What to produce
For every line in the records below that contains the word "microscopy", add one to a count, and report only that count.

[Opening Data to examine section]

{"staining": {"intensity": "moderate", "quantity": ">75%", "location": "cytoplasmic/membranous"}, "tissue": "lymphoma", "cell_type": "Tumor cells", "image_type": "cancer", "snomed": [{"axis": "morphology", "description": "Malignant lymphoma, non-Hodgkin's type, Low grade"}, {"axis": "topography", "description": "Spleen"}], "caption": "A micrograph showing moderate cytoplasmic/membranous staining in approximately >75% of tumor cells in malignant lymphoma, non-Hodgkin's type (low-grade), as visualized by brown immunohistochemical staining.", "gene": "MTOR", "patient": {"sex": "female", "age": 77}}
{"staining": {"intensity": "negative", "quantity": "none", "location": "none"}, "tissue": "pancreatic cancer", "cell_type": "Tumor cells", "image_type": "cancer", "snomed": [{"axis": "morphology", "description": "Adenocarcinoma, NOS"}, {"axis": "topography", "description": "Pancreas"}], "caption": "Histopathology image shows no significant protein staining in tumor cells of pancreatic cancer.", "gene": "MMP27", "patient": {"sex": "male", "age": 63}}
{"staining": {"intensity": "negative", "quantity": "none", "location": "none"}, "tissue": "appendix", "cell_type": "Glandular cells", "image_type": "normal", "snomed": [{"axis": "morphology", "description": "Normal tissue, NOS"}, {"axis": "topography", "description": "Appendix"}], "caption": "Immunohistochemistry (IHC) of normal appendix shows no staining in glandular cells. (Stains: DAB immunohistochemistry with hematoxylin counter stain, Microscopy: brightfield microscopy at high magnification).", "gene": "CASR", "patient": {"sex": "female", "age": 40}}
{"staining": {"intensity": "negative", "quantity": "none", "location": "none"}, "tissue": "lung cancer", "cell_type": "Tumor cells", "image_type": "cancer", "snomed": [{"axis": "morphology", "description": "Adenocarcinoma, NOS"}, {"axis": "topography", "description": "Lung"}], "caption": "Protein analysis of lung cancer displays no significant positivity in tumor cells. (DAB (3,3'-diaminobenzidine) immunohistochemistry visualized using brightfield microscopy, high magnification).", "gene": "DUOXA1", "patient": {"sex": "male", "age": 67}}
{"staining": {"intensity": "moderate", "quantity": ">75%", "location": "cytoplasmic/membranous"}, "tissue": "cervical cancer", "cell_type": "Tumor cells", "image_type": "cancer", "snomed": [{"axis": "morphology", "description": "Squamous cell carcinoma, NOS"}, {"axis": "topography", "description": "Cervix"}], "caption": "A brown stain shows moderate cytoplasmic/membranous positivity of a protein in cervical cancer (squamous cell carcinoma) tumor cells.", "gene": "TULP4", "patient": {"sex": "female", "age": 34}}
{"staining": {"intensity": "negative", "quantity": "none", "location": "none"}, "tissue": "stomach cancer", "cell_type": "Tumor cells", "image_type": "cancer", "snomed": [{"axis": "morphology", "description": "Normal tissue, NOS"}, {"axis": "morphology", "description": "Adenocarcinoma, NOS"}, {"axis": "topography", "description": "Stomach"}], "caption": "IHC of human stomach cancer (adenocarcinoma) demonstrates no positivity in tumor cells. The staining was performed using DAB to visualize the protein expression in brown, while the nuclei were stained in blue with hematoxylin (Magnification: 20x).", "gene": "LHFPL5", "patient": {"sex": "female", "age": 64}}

[Closing Data to examine section]

Solution to the problem
2